Black Friday & Value(s)

money
via Gabriel Machado on flickr

It’s Black Friday, and unfortunately that means that more than one person is likely to be seriously injured or even killed in the name of value today. Whether it’s an elderly person being tackled and beaten by store security, a woman pulling a gun in a store lineup when threatened with cutting in line, shoppers hazing each other with pepper spray, store employees being trampled to death by a stampede of frenzied shoppers, or a pair of testosterone-crazed deal seekers shooting each other to death in a toy store, you can be sure that a new crop of violent acts committed by consumers will be etched into the annals of the Darwin Awards before the end of the day. If the examples above seem excessive, it’s because they are. But they all happened.

How did things get to be this bad?

My brain goes into a fog just thinking about it. I mean, sure, people do crazy things that they normally wouldn’t when under the influence of very abnormal group behaviour. On the other hand, thinking far enough ahead to bring your trusty handgun on your shopping trip to Toys R Us probably means there’s something fundamentally different about your reality than mine. Especially when you’re not the only one in a kids store carrying around a means with which to murder dozens of people.

It would be easy to point one giant finger at Capitalism here. We like to blame easy targets, after all. Why’d you do that, Capitalism? Bad Capitalism. Bad!

But that’s a little like blaming gravity after a fall. Sure, gravity is technically the ultimate reason you hit the ground, but it’s too distant of an explanation to have any immediate or practical value.  It’s interesting, and classical Newtonian mechanics does a great job of explaining and quantifying it, but I still don’t know what to do differently next time to avoid falling again.

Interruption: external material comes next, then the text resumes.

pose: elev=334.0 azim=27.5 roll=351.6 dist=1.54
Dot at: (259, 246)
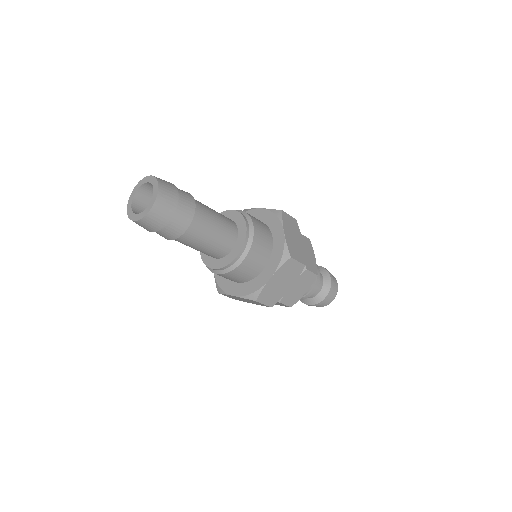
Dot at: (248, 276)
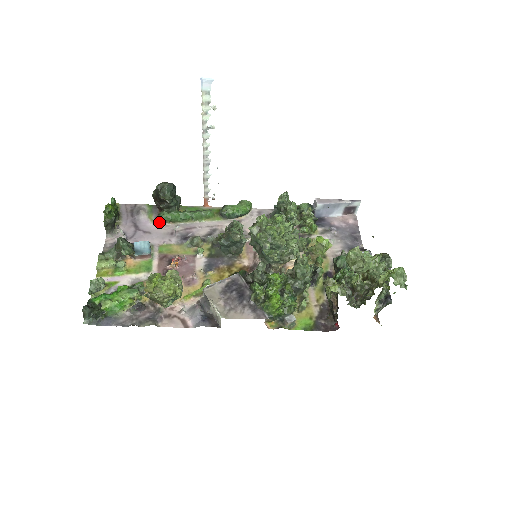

Evolutionary psychology is in the same boat, if you’ll permit a brief tangential thought. Evolutionary psychologists concern themselves with ultimate explanations. Why are so many people overweight, compared to previous generations? Is it the increasing preponderance of inexpensive high-fat, high-calorie foods? Are we getting lazier? Getting less exercise? Nope – an evolutionary psychologist would say that it’s because our ancestors were more likely to survive (and thereby reproduce) through long winters or droughts if they had a gene mutation that allowed them to store extra calories in their bodies as fat. Those without the “fat gene” were less likely to survive, and over time we evolved to really like the taste of fatty, sugary foods. Fascinating, makes sense, but doesn’t really help in the here and now, does it?

All that to say that yes, while capitalism is technically responsible for the bizarre kind of ultra-value-seeking behaviour we see on Black Friday, it’s not a helpful explanation. In fact, it’s a pretty big cop out, like complaining about something without acknowledging all the ways it makes your life better.

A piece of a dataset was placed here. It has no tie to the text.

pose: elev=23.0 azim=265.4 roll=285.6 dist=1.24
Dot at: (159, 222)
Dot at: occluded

When I hear stories about people literally slaughtering each other over a new toy, or trampling a total stranger to save some money on a new HDTV, the first thing that I think about is not consumer value, but moral values. The drivers of our behaviour, whether we acknowledge them or not. When we act according to our values, they are the basis on which we make our decisions. When our actions and values conflict, we tend to experience cognitive dissonance and negative emotional reactions like guilt, shame, and anger.

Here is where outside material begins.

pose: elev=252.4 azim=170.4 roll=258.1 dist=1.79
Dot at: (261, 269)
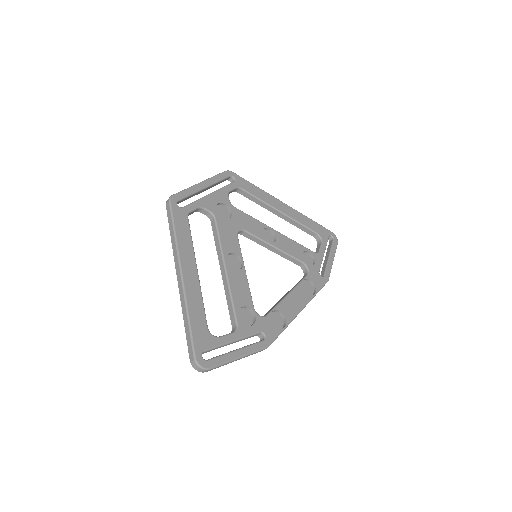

In a situation where somebody shoots another person because of a dispute over a children’s toy, there is an obvious mix-up of values happening. Perversions of values like pride and family might eclipse the value of basic human life, let alone kindness and understanding. Autonomy, independence, and freedom – hallmarks of American culture – are embraced without giving thought to the corresponding values of responsibility and community, and freedom without responsibility quickly devolves into chaos and anarchy (as the saying goes, “freedom costs a buck ‘o five“).

Hey – I like a good deal as much as the next guy. I go out of my way to ultimately only spend a couple dollars less on gas.  I get excited when my bill at Safeway drops by 30% or more after scanning my club card. I even regularly get suckered into those grocery store psychology tricks that get you to “buy two for $5” even though I only wanted one, which would cost $2.50. But perhaps most tellingly, I always eat at least one hot dog when I go to Ikea – not because I enjoy them, but because they’re such an amazing deal. When’s the last time you paid 60 cents for anything?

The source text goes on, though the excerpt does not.